**Exercise prompt**: Wherever a line holds the word "Figure", copy that line from the data.

**Data block**:
═══

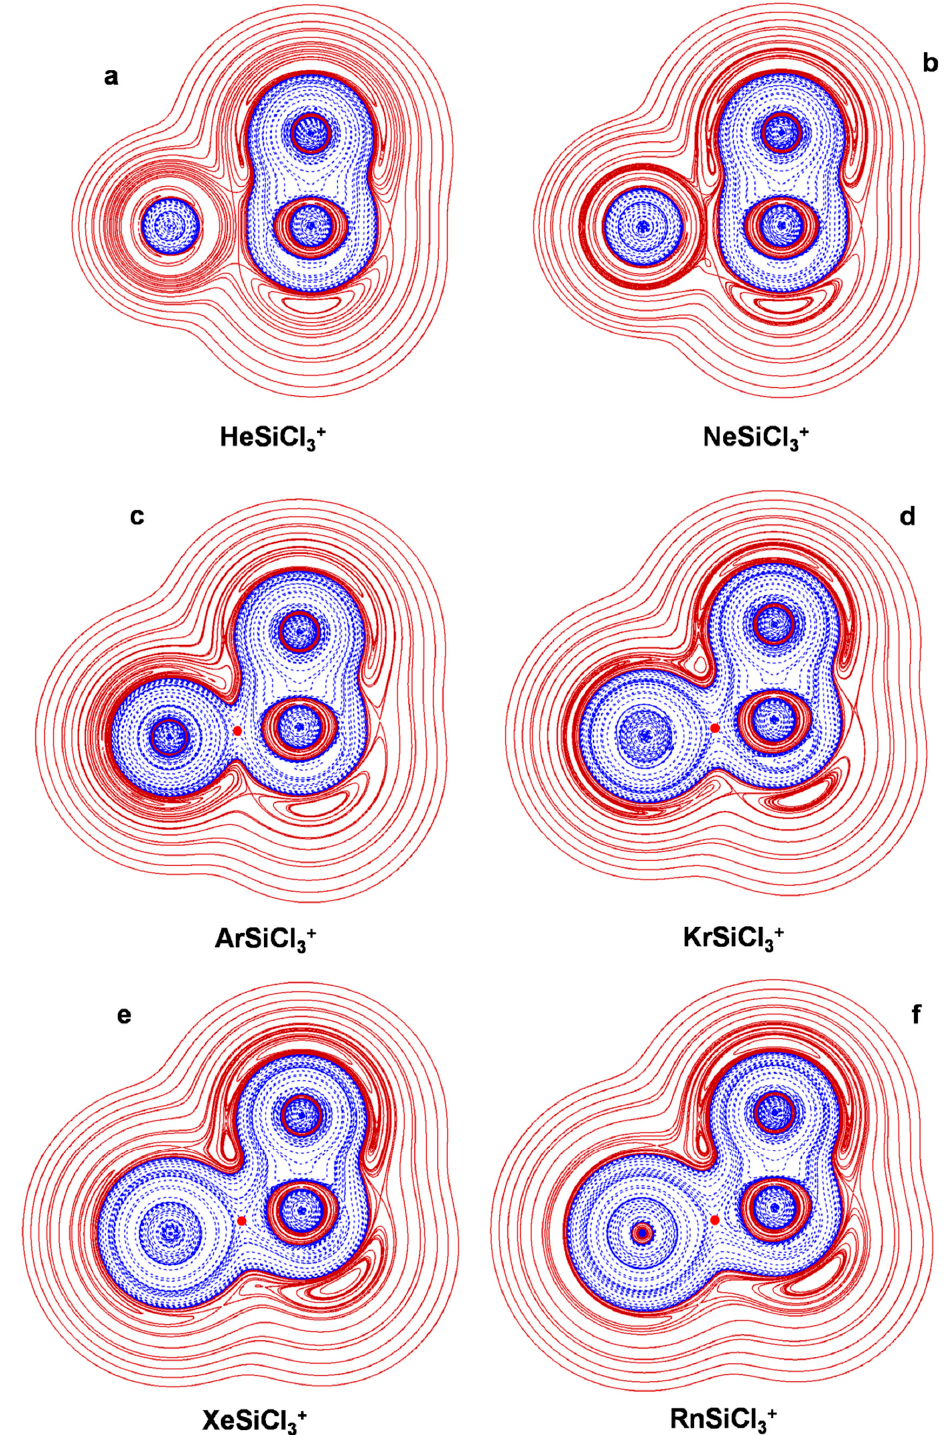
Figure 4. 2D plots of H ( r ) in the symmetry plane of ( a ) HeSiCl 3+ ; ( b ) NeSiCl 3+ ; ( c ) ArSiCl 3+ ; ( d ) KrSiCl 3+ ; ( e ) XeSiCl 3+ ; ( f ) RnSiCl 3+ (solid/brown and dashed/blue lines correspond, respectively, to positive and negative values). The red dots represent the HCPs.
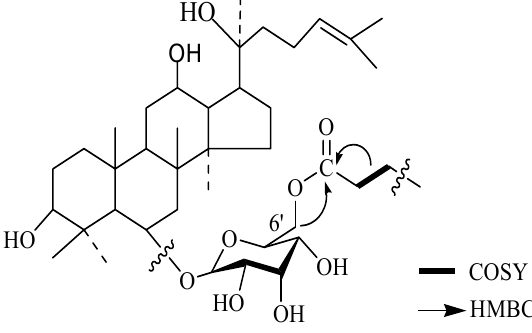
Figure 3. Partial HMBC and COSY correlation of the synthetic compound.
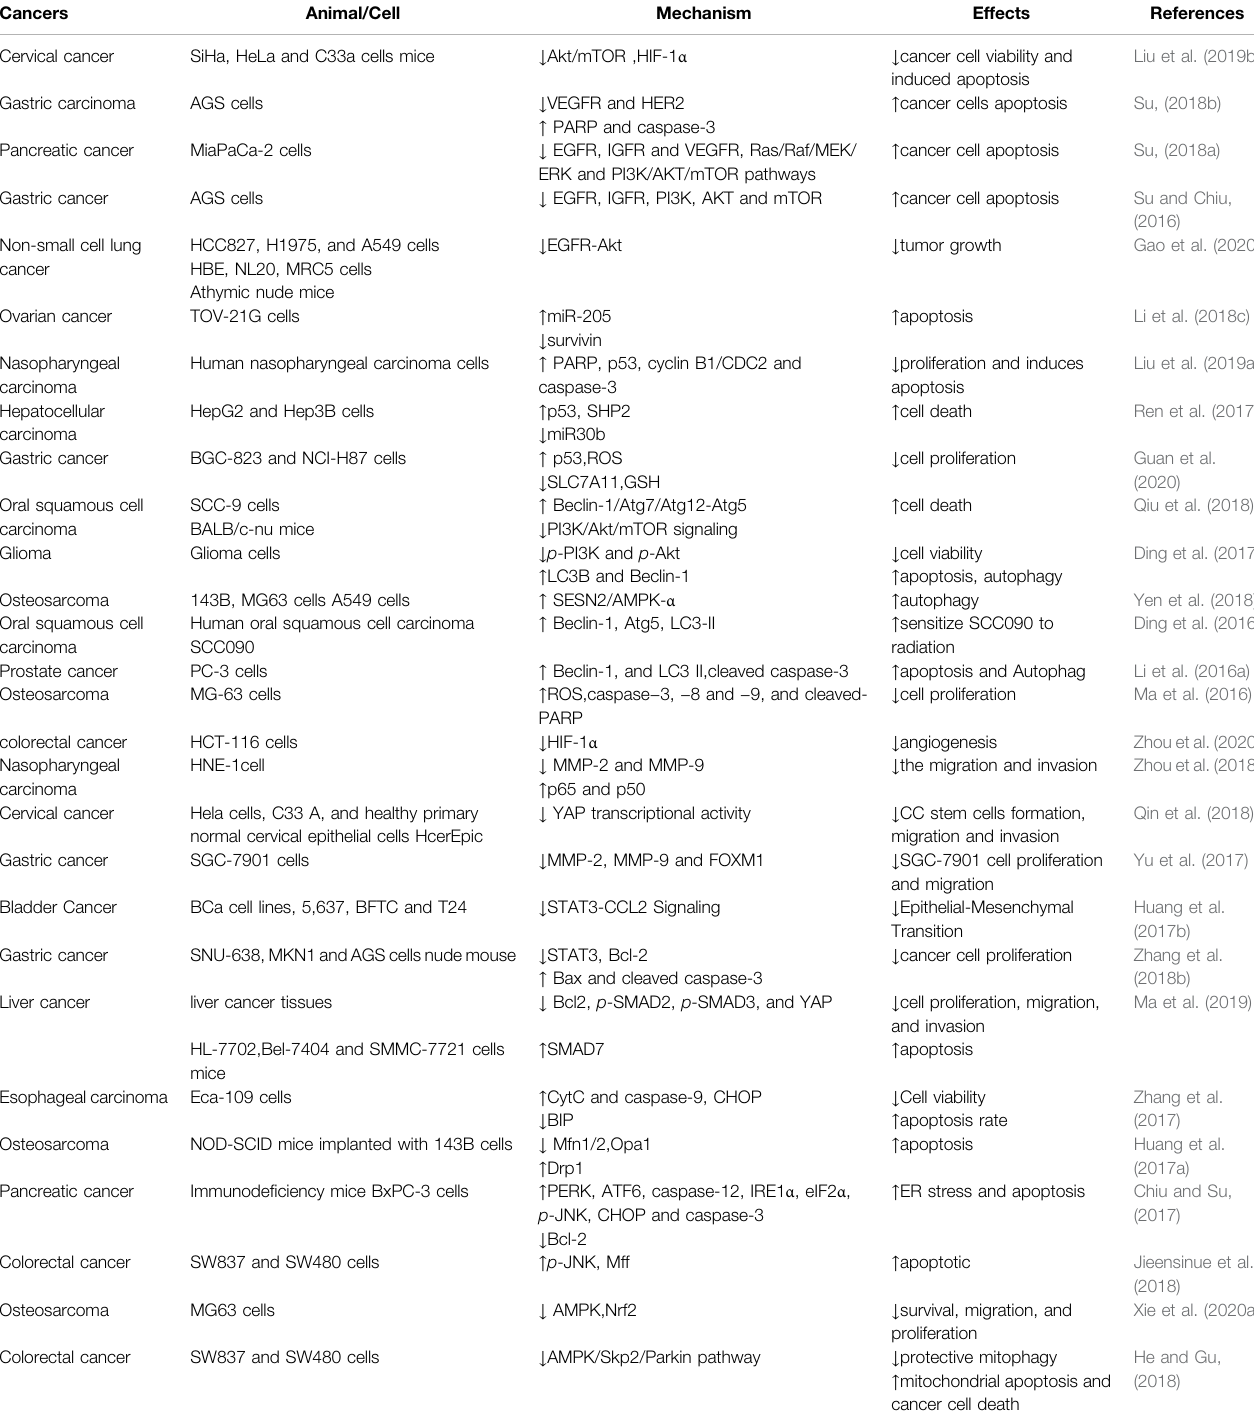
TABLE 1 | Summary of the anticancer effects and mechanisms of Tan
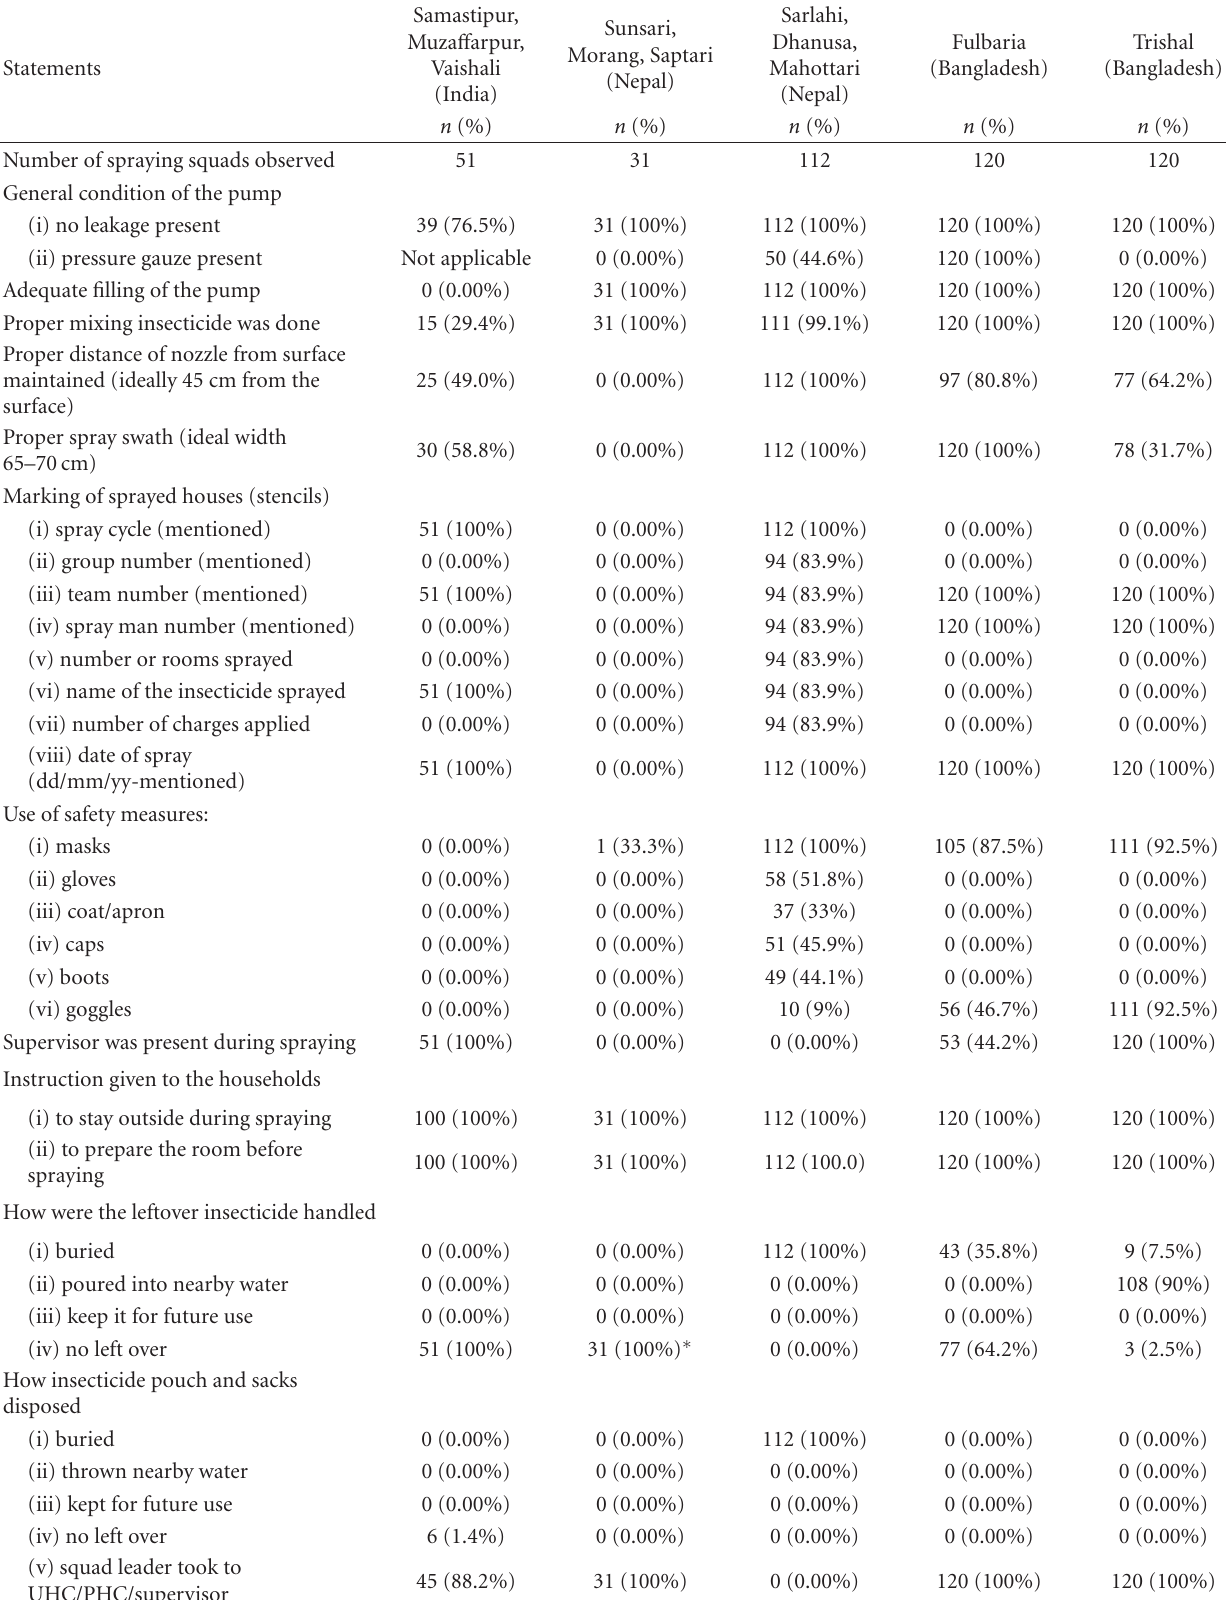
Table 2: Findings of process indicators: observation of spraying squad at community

═══

**Written reply**:
Figure 4. 2D plots of H ( r ) in the symmetry plane of ( a ) HeSiCl 3+ ; ( b ) NeSiCl 3+ ; ( c ) ArSiCl 3+ ; ( d ) KrSiCl 3+ ; ( e ) XeSiCl 3+ ; ( f ) RnSiCl 3+ (solid/brown and dashed/blue lines correspond, respectively, to positive and negative values). The red dots represent the HCPs.
Figure 3. Partial HMBC and COSY correlation of the synthetic compound.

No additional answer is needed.